Le lendemain, le commissariat puait le café brûlé et la méfiance.
Maëlle avait fouillé le phare sans trouver Noé, ni cadavre, ni prisonnier, ni miracle. Seulement une porte fraîchement soudée au sous-sol, derrière laquelle vibrait un bourdonnement profond, et une série de cubes de plastique translucide empilés contre le mur : des modules de filtration d’eau, identiques à ceux que la mairie prétendait attendre depuis des mois.
Elle avait pris des photos. Au moment de ressortir, quelqu’un avait tiré depuis la falaise. Pas pour la tuer : la balle s’était fichée dans la pierre à quelques centimètres de sa main, juste assez près pour lui apprendre l’obéissance. Elle avait poursuivi une ombre jusqu’aux rochers, sans la rattraper.
Au commissariat, son supérieur, le commandant Bréval, regarda les clichés sur l’écran avec une lenteur exagérée.
« Tu es entrée sans mandat dans une zone condamnée, dit-il. — J’ai reçu un message de mon frère. — Ton frère est mort. — Alors les morts utilisent des logiciels de suppression à distance. »
Bréval leva les yeux. Il avait un visage taillé pour les communiqués officiels : carré, calme, irréprochable. Depuis des années, il incarnait la police de Port-Salé, celle qui rassurait les commerçants et serrait les mains des ministres. Maëlle se souvenait pourtant de lui, le soir de la disparition, refusant qu’on prolonge les recherches parce que « la marée avait décidé ».
« Tu es fatiguée, Kergoat. La sécheresse rend tout le monde nerveux. Prends deux jours. — Vous me suspendez ? — Je te protège. »

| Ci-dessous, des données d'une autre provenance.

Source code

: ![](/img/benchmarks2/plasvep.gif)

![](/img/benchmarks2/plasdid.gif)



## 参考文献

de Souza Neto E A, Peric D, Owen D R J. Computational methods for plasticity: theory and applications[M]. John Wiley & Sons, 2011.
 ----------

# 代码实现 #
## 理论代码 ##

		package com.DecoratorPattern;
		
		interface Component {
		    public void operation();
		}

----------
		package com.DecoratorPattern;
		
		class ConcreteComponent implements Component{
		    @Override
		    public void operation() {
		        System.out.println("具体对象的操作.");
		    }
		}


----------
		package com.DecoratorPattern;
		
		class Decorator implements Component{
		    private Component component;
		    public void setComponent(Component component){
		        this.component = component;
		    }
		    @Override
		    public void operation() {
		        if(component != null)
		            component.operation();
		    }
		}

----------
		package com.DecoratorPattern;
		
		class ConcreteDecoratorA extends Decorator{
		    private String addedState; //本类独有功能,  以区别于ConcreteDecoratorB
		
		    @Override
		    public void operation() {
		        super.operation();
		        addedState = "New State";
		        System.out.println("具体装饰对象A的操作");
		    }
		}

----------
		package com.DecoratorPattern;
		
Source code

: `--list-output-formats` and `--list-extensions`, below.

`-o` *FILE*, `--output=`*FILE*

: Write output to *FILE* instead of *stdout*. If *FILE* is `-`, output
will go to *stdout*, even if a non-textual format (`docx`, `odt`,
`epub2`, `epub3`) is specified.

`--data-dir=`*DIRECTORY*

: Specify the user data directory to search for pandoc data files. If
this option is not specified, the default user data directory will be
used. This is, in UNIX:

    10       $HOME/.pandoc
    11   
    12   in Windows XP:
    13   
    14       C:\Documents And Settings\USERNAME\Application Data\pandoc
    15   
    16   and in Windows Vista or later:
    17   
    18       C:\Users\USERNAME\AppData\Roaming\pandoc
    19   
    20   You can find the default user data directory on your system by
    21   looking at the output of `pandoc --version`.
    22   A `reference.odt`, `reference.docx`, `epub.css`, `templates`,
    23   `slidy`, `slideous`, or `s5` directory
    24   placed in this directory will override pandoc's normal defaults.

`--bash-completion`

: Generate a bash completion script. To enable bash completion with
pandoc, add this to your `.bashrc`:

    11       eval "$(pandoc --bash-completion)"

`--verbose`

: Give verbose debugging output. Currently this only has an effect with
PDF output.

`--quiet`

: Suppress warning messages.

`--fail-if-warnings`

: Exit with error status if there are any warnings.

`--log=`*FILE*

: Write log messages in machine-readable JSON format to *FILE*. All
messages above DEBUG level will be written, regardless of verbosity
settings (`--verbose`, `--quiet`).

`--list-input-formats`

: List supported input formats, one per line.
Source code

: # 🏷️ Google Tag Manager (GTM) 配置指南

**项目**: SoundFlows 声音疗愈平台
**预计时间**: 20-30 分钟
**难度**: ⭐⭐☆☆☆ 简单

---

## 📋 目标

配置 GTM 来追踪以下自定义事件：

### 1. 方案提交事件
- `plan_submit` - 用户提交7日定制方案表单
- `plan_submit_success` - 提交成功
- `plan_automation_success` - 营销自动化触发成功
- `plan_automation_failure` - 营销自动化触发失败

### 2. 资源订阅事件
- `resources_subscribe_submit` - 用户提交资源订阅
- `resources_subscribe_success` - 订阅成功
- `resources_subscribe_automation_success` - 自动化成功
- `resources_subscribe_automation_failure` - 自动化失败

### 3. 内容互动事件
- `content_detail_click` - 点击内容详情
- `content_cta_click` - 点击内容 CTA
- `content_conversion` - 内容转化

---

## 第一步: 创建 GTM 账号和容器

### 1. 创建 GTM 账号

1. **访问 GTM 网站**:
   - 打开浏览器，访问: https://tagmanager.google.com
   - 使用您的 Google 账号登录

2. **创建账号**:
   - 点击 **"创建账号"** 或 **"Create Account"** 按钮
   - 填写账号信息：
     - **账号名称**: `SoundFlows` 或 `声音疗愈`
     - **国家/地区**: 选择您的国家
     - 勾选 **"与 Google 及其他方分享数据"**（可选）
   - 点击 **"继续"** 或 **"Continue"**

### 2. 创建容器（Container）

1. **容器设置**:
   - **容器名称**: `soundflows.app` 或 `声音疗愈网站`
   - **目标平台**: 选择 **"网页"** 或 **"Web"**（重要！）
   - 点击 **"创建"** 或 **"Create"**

Ce mot-là, protège, lui donna envie de rire.
En sortant, elle croisa Sacha, son petit frère adoptif. Dix-sept ans, sweat trop large, écouteurs autour du cou, génie des circuits imprimés et roi des ennuis. Il avait grandi dans l’ombre de Noé, puis dans le silence laissé par son absence. Depuis quelques mois, il travaillait comme livreur pour une société privée qui acheminait des packs d’eau premium aux quartiers hauts.
« J’ai vu ta tête sur les écrans de contrôle, souffla-t-il. Tu as encore fait un truc illégal. — Et toi, tu es au commissariat pourquoi ? — Pour te dire que le message vocal… je peux le récupérer. Peut-être. »
Maëlle s’immobilisa.
Sacha baissa la voix.
« Les messages supprimés passent parfois par des relais. Il me faut ton téléphone et un accès au réseau de la mairie. — Tu piraterais la mairie ? — Non. Je demanderai poliment à leurs serveurs de mentir moins fort. »
Elle aurait dû refuser. Le protéger. Être l’adulte. Mais Port-Salé était devenue une ville où les adultes avaient vendu l’eau, puis la vérité avec.
Elle lui tendit son téléphone.
Une heure plus tard, Sacha revint livide.
« Maëlle… le fichier ne vient pas d’un téléphone. Il vient de la citerne du phare. Et il y en a d’autres. Des dizaines. Tous programmés pour toi. »
Il déposa l’écran devant elle.
Une liste de messages apparut, datés des trois prochaines nuits.
Le prochain titre disait : SI TU M’ÉCOUTES, SACHA MEURT.